4. Downstream Applications and Empirical Impact

Fatal Violence Detection: The rare event focus of GTA-Crime directly addresses data scarcity for shootings and stabbings, consistently boosting real-world detection accuracy post-adaptation.
Surveillance Benchmarks: The dataset provides multiview CCTV footage under diverse physical conditions for robust algorithm validation.
Domain Adaptation Research: GTA-Crime serves as a synthetic testbed for developing and evaluating advanced domain adaptation strategies such as WGAN-GP alignment.
General Crime Analytics: When extended, GTA-Crime-like datasets can be used in spatiotemporal crime forecasting (Xia et al., 2022, Li et al., 2022, Wu et al., 24 Sep 2024) and agent-based simulation (e.g., CrimeMind (Zeng et al., 6 Jun 2025)).

Experimental results cited in (Kim et al., 10 Sep 2025) show consistent improvements in real-world VAD (e.g., UCF-Crime) when using a model trained on GTA-Crime features adapted via the described adversarial approach.

5. Distinctions, Limitations, and Ethical Context

GTA-Crime is distinguished from prior GTA-based datasets by:

Focusing explicitly on fatal violence (shootings, stabbings).
Providing multiview CCTV-style annotation.
Including a domain adaptation protocol validated in real anomaly detection settings.

Limitations include:

Domain gap remains nonzero without adaptation, as GTA graphics and behaviors do not fully match real-world patterns.
Scenarios are scripted and, while variable, may not capture all naturalistic nuances of spontaneous real-world crime.
Applicability should consider context, as some legal or ethical constraints pertain to synthetic-to-real deployment.

A plausible implication is that advances in synthetic dataset realism and adaptation further reduce dependence on ethically challenging or privacy-sensitive real surveillance video collection.

6. Access, Reproducibility, and Community Adoption

Dataset and code availability: Described tools and data—the video generation framework and adaptation training scripts—are public at [https://github.com/ta-ho/GTA-Crime].
Licensing: While open, usage of GTA-based datasets is subject to Rockstar Games’ terms and modding guidelines.
Community relevance: GTA-Crime is positioned as an extensible platform for synthetic surveillance video research, and has been cited as a significant resource for urban crime VAD and cross-domain anomaly detection.

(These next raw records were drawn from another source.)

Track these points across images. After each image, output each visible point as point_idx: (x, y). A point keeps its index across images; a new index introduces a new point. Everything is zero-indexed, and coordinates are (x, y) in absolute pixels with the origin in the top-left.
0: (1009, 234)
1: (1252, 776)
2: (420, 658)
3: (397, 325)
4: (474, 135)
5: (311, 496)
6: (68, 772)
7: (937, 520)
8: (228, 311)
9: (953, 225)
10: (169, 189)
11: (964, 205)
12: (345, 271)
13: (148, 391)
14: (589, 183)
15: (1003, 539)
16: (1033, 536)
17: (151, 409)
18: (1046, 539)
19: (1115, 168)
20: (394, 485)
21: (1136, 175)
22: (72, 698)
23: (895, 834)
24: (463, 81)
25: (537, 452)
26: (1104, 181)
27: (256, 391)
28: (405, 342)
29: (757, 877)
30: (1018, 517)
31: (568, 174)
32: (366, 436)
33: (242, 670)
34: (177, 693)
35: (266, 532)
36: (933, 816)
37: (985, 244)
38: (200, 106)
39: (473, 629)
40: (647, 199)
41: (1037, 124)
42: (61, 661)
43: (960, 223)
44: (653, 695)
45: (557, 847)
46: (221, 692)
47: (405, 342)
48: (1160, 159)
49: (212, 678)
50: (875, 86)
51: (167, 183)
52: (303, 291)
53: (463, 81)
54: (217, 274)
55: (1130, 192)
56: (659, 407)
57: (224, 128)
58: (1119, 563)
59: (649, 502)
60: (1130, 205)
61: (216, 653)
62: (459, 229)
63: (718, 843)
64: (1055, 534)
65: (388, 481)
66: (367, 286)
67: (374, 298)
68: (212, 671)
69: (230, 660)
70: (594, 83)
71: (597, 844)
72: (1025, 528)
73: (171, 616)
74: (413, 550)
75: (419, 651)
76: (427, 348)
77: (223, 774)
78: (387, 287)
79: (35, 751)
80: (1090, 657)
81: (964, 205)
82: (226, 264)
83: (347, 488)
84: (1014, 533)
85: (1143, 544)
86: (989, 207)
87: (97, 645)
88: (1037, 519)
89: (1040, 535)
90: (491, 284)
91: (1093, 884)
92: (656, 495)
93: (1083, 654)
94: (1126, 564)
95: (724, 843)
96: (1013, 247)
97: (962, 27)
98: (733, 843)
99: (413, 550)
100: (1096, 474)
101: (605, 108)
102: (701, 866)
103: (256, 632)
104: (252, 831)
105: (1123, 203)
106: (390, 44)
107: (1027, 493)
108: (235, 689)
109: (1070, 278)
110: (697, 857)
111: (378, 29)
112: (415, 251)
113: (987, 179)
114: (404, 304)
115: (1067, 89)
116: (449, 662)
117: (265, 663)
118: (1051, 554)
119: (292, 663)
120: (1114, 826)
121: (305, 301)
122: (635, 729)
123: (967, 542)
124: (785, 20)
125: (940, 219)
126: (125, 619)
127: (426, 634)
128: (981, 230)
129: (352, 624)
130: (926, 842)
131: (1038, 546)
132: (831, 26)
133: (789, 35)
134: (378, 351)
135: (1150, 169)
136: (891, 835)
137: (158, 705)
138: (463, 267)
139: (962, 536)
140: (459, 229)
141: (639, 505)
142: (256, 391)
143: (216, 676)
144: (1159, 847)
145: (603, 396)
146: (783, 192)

7. Relationship to Broader GTA-Based Datasets and Research

GTA-Crime builds upon the tradition of leveraging GTA V as a high-fidelity urban simulation platform for data-driven research (Doan et al., 2018, Lei et al., 8 Aug 2025). Related datasets address complementary areas:

G2D (Doan et al., 2018): Trajectory and camera pose capture for image-based tasks (e.g., structure-from-motion).
Attention and behavior annotation (Lei et al., 8 Aug 2025): Player-object interaction data.
Spatiotemporal crime modeling and prediction (Xia et al., 2022, Li et al., 2022, Wu et al., 24 Sep 2024): Analysis of crime event tensors, often requiring synthetic or simulated data for model validation.

In summary, GTA-Crime establishes a reproducible, ethically unobjectionable, and technically rigorous benchmark for fatal violence analysis in video surveillance, while also facilitating research in broader domains of computer vision and urban analytics via simulation-driven approaches.